Nathan was a dream to write, he’s half me, half every hopeless, yet hopeful person I’ve ever met. I knew I had to give him a focus; and gardening seemed perfect. I made him choose gardening as something fresh and new and full of new growth. The roses thing is real, I have Alberic Barbier in my small terrace garden deep in the city of Norwich.
Max is someone I used to know, how he talks, how he is, the two together took a bit of time, I didn’t want Max to overwhelm Nathan, and first person made that easier for me, rather than both narrating, which they did in the very first draft. Someone I was very close to once was that DJ, but it was making that piano come alive which made the book flow for me. I am not musical, but somehow that while piano and the white garden made everything flow from there.
The first draft grew through taking part in my first writing course with Dr Stephen Carver, at the Unthank School of Writing. From there Stephen (a reader with TLC) did two manuscript assessments with me and I sent it out on submission, and didn’t get anywhere. I then met Hayley Webster while trying to re-draft Cielo during NaNoWriMo, we met in a café between Cromer and Norwich during a write-in, and she’s been my mentor and saviour ever since.

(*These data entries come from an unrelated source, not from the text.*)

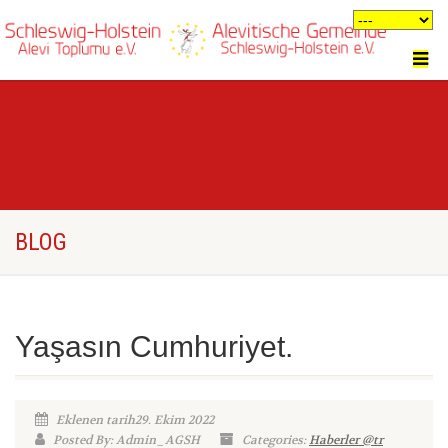
BLOG
Yaşasın Cumhuriyet.
Eklenen tarih29. Ekim 2022
Posted By: Admin_AGSH
Categories:
Haberler @tr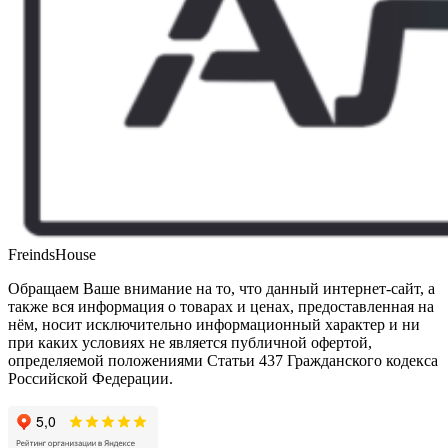
FreindsHouse
Обращаем Ваше внимание на то, что данный интернет-сайт, а
также вся информация о товарах и ценах, предоставленная на
нём, носит исключительно информационный характер и ни
при каких условиях не является публичной офертой,
определяемой положениями Статьи 437 Гражданского кодекса
Российской Федерации.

Hayley read what was by now my fourth draft and loved it, but suggested subtle changes. I turned that book around in about a month and sent it back and she said it was wonderful, had made her cry and she loved all the food and the flowers and somewhere I knew it was almost right. I sent it out again and ten agents later, nothing.
It sat on my computer until a few weeks ago, when Hayley suggested I sent it to SpellBound Books. So that’s what I did.
Since Cielo I’ve written another novel, The Hunt for Delphi, which is currently having yet another edit! I am now outlining my third novel.
When I am not writing, I am a busy medical secretary at the local hospital working with consultants who look after patients with liver conditions. I have two grown up children, and two grandchildren. My loves in life (since the age of 11 when I read Jane Eyre all the way through), are reading, making up stories about other people, nature, gardening and the joy and pain following my local football team (current state extreme pain).